Equipment and technique each have a part to play. Vintage lenses lack the modern coatings and multi-element designs that give modern glass it’s sharpness and true-to-life colours, instead imparting softness and low contrast that blunts the harsh edge of reality. Similar effects can be created with the increasingly popular pro-mist filters. However, vintage lenses can bring other desirable characteristics. One example is the famous Helios 44, which has beautifully swirly bokeh wide open, giving incredible separation to portraits and further removing the resultant image from reality.

With slow shutter speeds we can blur motion, creating indistinct and ghostly images. Coupled with some of the equipment mentioned and a handy liminal space in which to shoot, we can bring artistic qualities to an unexciting scene. A person standing in a corridor is boring. A ghostly figure moving down a hotel corridor, their flickering outlines shifting against the art-deco décor is unnerving and crosses the boundaries of what feels real.
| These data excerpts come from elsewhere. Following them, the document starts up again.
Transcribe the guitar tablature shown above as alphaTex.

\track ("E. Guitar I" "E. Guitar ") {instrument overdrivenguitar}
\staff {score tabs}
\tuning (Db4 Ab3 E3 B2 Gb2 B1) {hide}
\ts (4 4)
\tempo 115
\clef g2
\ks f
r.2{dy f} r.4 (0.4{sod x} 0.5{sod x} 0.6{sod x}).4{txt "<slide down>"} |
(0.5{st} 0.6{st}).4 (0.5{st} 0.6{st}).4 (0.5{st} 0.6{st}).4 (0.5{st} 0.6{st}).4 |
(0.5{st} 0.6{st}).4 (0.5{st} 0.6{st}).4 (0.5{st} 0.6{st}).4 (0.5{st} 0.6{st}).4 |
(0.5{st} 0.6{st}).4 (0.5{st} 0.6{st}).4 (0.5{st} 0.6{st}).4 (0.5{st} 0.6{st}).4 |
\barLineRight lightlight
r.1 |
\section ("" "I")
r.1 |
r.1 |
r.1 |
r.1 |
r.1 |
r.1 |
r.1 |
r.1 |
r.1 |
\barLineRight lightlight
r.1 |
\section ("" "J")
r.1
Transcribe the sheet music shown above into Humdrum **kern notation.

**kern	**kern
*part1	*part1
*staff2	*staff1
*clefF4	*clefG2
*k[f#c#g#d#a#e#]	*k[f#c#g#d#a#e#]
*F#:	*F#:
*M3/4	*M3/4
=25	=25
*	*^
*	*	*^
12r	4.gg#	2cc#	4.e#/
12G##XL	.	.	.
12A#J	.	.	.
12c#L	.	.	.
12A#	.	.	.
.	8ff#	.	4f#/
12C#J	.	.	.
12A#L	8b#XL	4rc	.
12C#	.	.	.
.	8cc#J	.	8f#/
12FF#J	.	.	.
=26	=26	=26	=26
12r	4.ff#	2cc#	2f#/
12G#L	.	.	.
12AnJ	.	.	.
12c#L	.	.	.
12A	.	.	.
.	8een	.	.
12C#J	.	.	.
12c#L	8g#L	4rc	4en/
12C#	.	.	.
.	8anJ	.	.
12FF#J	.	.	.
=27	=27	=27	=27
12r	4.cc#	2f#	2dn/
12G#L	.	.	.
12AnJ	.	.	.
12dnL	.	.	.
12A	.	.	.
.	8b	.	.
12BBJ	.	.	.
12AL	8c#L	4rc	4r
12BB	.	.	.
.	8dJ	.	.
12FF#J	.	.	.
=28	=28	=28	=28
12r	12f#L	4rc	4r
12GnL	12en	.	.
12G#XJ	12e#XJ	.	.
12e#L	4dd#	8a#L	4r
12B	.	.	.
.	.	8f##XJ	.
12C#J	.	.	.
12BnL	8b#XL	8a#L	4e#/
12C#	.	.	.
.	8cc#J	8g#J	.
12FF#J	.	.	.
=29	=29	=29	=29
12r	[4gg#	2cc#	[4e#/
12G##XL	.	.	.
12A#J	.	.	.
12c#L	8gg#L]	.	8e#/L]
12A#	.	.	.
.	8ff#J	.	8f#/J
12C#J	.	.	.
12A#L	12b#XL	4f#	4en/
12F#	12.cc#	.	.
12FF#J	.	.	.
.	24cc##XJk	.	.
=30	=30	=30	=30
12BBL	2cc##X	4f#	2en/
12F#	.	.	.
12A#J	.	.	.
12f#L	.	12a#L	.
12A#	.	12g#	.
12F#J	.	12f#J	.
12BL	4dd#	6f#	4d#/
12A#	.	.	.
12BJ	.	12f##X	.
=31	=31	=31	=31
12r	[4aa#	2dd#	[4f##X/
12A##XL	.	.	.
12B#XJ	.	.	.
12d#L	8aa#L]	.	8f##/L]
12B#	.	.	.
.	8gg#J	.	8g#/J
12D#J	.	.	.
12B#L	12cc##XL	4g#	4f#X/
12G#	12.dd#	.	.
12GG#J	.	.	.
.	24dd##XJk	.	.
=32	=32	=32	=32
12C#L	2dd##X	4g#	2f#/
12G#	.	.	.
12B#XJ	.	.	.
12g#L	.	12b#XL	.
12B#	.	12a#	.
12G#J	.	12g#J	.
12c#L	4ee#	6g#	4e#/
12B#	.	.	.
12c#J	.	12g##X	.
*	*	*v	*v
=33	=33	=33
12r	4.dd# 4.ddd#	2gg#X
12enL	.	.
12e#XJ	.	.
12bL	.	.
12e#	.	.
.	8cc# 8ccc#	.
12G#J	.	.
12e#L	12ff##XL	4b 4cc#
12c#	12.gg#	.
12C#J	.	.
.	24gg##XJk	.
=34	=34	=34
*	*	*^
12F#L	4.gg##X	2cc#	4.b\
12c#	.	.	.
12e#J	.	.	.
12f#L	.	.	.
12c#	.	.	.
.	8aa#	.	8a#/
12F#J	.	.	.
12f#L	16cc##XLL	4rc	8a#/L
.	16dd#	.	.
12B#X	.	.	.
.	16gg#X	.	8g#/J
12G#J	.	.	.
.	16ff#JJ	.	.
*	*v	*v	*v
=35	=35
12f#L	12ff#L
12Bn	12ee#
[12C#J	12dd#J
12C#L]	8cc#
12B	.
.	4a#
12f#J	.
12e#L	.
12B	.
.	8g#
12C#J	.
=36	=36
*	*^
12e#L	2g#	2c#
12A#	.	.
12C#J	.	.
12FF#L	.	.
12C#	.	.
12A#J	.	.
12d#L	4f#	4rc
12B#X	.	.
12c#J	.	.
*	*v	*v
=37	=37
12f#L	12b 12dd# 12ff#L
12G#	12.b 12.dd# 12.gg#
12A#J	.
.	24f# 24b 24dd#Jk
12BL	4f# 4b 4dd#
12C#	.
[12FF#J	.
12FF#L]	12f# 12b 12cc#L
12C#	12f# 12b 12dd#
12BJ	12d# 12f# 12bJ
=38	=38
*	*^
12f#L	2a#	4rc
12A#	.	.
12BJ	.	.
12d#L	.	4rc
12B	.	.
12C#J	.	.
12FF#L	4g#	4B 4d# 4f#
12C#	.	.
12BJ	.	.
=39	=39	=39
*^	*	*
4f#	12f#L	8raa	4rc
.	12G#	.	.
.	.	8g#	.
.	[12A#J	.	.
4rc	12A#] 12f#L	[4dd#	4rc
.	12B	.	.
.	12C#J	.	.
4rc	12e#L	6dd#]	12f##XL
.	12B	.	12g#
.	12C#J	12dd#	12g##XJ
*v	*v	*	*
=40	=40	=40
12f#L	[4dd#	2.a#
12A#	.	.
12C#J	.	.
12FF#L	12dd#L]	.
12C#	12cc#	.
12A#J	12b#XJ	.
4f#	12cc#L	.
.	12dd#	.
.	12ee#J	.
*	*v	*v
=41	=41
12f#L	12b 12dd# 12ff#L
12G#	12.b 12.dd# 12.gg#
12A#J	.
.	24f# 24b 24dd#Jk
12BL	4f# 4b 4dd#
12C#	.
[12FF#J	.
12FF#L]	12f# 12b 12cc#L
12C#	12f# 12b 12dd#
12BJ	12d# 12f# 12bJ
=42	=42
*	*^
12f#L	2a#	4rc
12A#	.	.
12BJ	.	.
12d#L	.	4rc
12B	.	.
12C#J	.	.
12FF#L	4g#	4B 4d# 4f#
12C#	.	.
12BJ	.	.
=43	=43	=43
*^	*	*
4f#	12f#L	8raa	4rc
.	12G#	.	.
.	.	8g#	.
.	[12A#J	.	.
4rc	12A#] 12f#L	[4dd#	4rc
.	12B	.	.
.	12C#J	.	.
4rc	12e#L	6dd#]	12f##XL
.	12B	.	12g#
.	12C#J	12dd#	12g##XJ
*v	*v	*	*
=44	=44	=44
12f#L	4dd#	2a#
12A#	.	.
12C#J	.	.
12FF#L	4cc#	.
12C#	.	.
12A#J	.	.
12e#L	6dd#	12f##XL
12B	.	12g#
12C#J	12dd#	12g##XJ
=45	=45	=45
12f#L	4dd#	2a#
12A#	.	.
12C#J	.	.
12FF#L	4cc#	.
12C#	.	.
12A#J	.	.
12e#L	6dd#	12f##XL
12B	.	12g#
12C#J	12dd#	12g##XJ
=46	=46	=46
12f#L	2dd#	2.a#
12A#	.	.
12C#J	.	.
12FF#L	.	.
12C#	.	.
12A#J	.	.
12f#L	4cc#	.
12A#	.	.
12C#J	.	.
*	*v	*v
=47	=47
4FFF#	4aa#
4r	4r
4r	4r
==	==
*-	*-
I have found Wes Anderson’s style of filmography inspirational for this stylistic approach. His use of pastels, symmetry, and square-on angles imbues a similar feeling that what you are seeing is not quite real, and while this formalism is meant to invoke a vintage flair, this does not preclude the style from invoking dreamlike qualities.

After the photoshoot for style’s exploration of psychedelic 60’s fashion, I took the remainder of my roll of Lomochrome purple to create some dreamlike images. On Brighton beach and in my local woods I composed within near-liminal spaces, aiming to reach a space that felt as though it inhabited the fringes of reality. Coupled with the film stock’s dramatic colour shifts, we can infringe on the perception of our subconscious minds.